- Required action
In the records below, find each line holding the word "Validate" and copy it.

- Provided records

· · · · ·

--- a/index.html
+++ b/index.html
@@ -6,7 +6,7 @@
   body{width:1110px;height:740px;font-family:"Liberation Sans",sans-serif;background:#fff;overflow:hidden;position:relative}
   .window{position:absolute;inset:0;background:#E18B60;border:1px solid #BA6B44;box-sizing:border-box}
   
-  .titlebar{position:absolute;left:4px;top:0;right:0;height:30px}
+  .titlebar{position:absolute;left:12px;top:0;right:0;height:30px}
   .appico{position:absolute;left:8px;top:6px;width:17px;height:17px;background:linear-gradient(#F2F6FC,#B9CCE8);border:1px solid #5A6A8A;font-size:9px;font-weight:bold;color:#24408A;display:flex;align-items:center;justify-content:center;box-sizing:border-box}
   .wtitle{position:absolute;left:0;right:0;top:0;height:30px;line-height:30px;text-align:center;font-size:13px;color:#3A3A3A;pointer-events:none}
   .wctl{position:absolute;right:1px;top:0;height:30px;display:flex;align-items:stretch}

· · · · ·

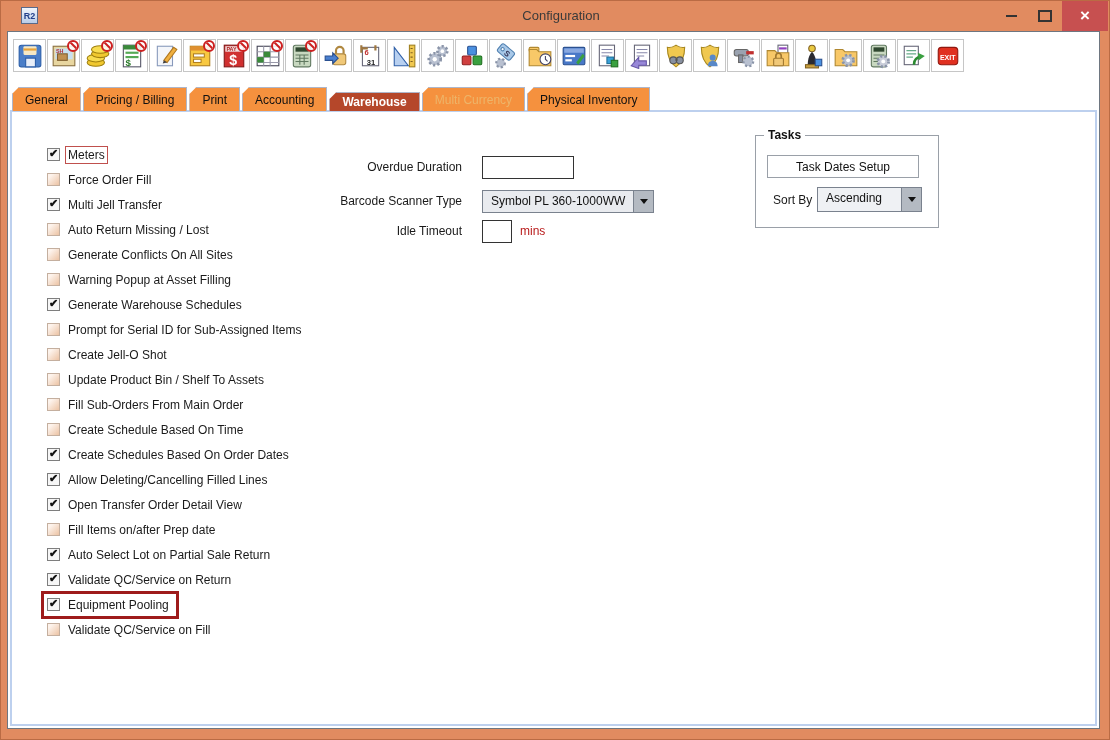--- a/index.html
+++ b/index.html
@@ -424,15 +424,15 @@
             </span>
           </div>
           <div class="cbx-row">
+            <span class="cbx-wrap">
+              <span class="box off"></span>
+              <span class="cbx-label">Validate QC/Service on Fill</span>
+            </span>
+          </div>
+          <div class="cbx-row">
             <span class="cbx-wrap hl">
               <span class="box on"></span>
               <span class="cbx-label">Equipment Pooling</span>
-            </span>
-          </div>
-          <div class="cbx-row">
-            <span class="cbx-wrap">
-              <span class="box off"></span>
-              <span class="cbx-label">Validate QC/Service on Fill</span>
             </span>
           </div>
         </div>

· · · · ·

- Solution to this exercise
+              <span class="cbx-label">Validate QC/Service on Fill</span>
-              <span class="cbx-label">Validate QC/Service on Fill</span>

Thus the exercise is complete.